Extract:
Warning: This article mentions sensitive subjects including suicide.
“Hello, my name is Ria, I’m a…”
We use this introduction every single day, for every single patient. Why do we do this? For me, it’s to demonstrate taking responsibility, to humanise myself to the patient and to be present. I am putting my own name on the fact I will do my job. For the patient, it’s to put a name to a face. It’s creating a mutual understanding that we both have the same goal; to ensure their wellbeing and to be there throughout their journey. It is to attest we will do our best to ensure our patient gets better, but what happens when this doesn’t happen?
The strange thing (I find) about the medical profession is the fact we get an automatic invitation into the most personal details and moments of an individual’s life. We’re blasé about the asking details of people’s sex lives, we perform intimate examinations and unfortunately break life-changing news (depending on your speciality) on a semi-regular basis. We’re trained to do this to the point where it becomes second nature, however, I personally had a total lack of preparedness for the reality of spending a lifetime witnessing pain, suffering and the reality of mortality. I rocked up with a stethoscope on placement, notebook in hand and found myself incredibly overwhelmed at the situations my eyes were witnessing (I specify my eyes because often I found myself having to wait for my mind to process what I was actually seeing). Frequently, I would find myself getting home and just sitting, absorbing the events I could not comprehend (the death of a small child, a widows suffering).
I vividly recall the first time I attended a cardiac arrest. Following multiple unsuccessful attempts at resuscitation, the patient’s relatives were called and I was present when the news was broken. I went home thinking about how their lives had been drastically changed with a few words spoken by a Registrar they’d briefly met. I got fixated on how they’d have an empty space at the dinner table indefinitely and how the next time they received a phone call, it would undoubtedly take them back to the moment they received the call from the hospital. I started to wonder whether my reaction was appropriate- what is appropriate for us? How does this become a “part of the job”? We are not the bereaved relatives, we are not the suffering party- but we were present, we were involved, surely that provokes a response? If it is sadness, does this make us weak?
If it doesn’t make us sad, does this make us cold, does this make us abnormal?
Does normalising death make us wrong?

Exercise:
Continue the essay on a medical student's reactions to death and patient suffering, starting after its final sentence. The lines that follow are separate material and are not part of the essay.

Extracted information:
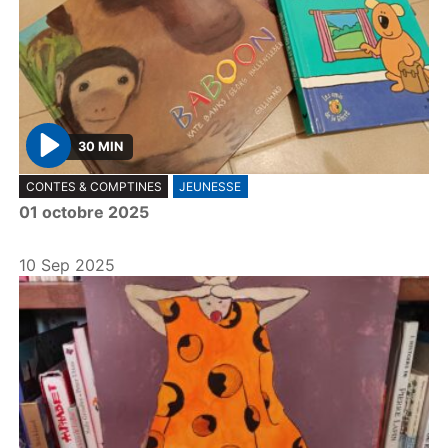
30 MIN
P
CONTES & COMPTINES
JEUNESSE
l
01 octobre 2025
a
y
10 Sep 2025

--

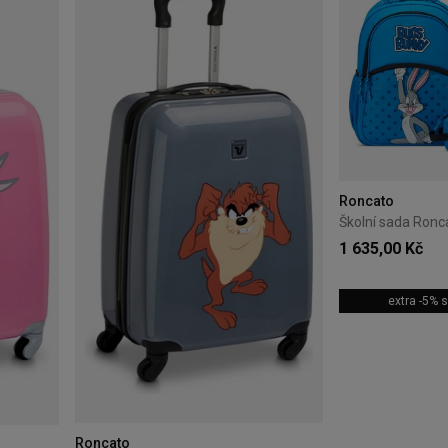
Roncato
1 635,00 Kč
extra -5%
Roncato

Response below:
I broached this subject with a medical consultant over a coffee. His response was
“The minute I no longer feel sadness after a death of my patient, I will leave my profession”
From this, I deduced what he was eluding to was that is it this sense of connection, of caring for our patients, that underpins our career.
This isn’t to say everybody in the medical world encountering death should feel sad, it is to say it is okay to not be okay.
With the recent increase in the rate of suicide amongst medical staff (namely Junior Doctors), I feel there’s no better time to address this culture. If you have read this article and have finally felt some acknowledgement of the isolation, the battles with your own thoughts and the gnawing anxiety, it is likely your peers or colleagues have, or are experiencing this too.
We spend our lives supporting others with their difficulties- why can we not do this for ourselves?
Next time you sit down for 2 minutes (unlikely, I know) look around the room. Is there a student silently sat in the corner, a junior doctor tearing their hair out over what to do with a patient? Break the silence and broach the subject – “Are you okay?”
We need not only to safeguard our patients, we need to safeguard each other, after all, what doctor has time to see a doctor?
There are multiple resources available for support including “The Doctors support network” (for both doctors and medical students).
Alternatively, there is also the Balint groups (a recent revelation for myself). Balint groups offer a safe space for doctors to discuss cases and be provided with support and advice from peers. There are several based across the country and the website also details on how to start your own (be the change you want to be and all).
The Samaritans also offer free confidential support 24/7, 365 days a year on 116 123 (UK).
On a more sincere note, when you get home late at night and you feel like you’re carrying the emotional burden of the entire population, be kind to yourself. Take a long bath, eat; you aren’t a machine.
You’re just human and that comes with some strings, and that, is okay.